Berapa lama ia melakukan hal ini? Belum ada setahun.
Apa yang mereka lakukan untuk bangsa dan masa depan anak-anak adalah luar biasa. Sang Pegiat Literasi dengan keterbatasannya berhasil membuat anak-anak di lingkungannya menjadi gemar membaca dan Pak Kasek dengan kewenangannya sebagai kepala sekolah berhasil membuat siswa dii sekolahnya membaca dan menulis setiap hari.
Tapi saya mau bicara tentang skala…
Dalam dua tahun Sang Pegiat Literasi berhasil membuat 50 anak membaca setiap hari dan Pak Kasek dalam waktu kurang dari setahun berhasil membuat 700 anak membaca dan menulis setiap hari.

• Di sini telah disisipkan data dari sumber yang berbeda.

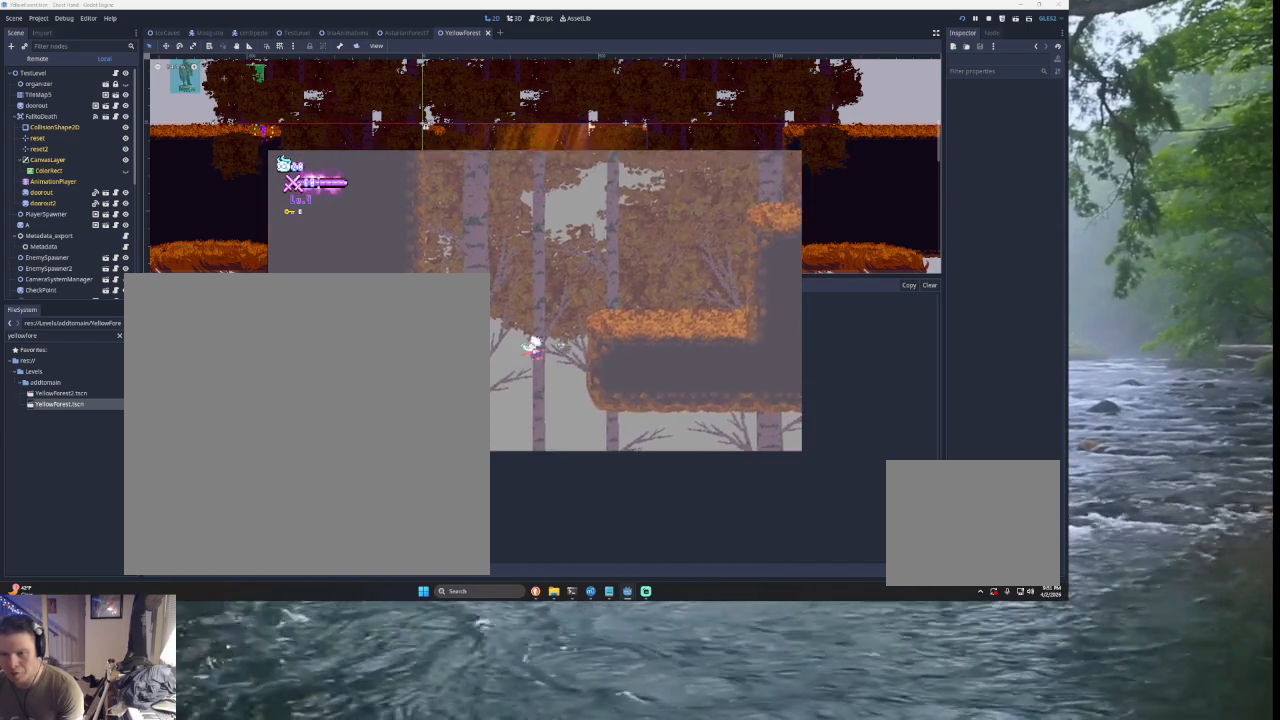
{"buttons": ["TRIANGLE"], "left_stick": "right", "right_stick": "center", "events": [[67, "TRIANGLE", "up"], [267, "TRIANGLE", "down"], [367, "left_stick", "right"]]}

Jika kita bicara soal skala maka Pak Kasek berhasil membuat anak membaca (dan menulis) 1400% atau 14 X lipat lebih banyak daripada Sang Pegiat Literasi.
Apa yang hendak saya sampaikan pada posting saya kali ini?
Jika kita bisa mempengaruhi seorang kepala sekolah untuk menggerakkan sekolahnya membaca dan menulis sesuai dengan Permendikbud 23/2015 maka itu setara dengan menggerakkan 14 orang pegiat literasi yang tidak punya sekolah dengan waktu yang lebih singkat…!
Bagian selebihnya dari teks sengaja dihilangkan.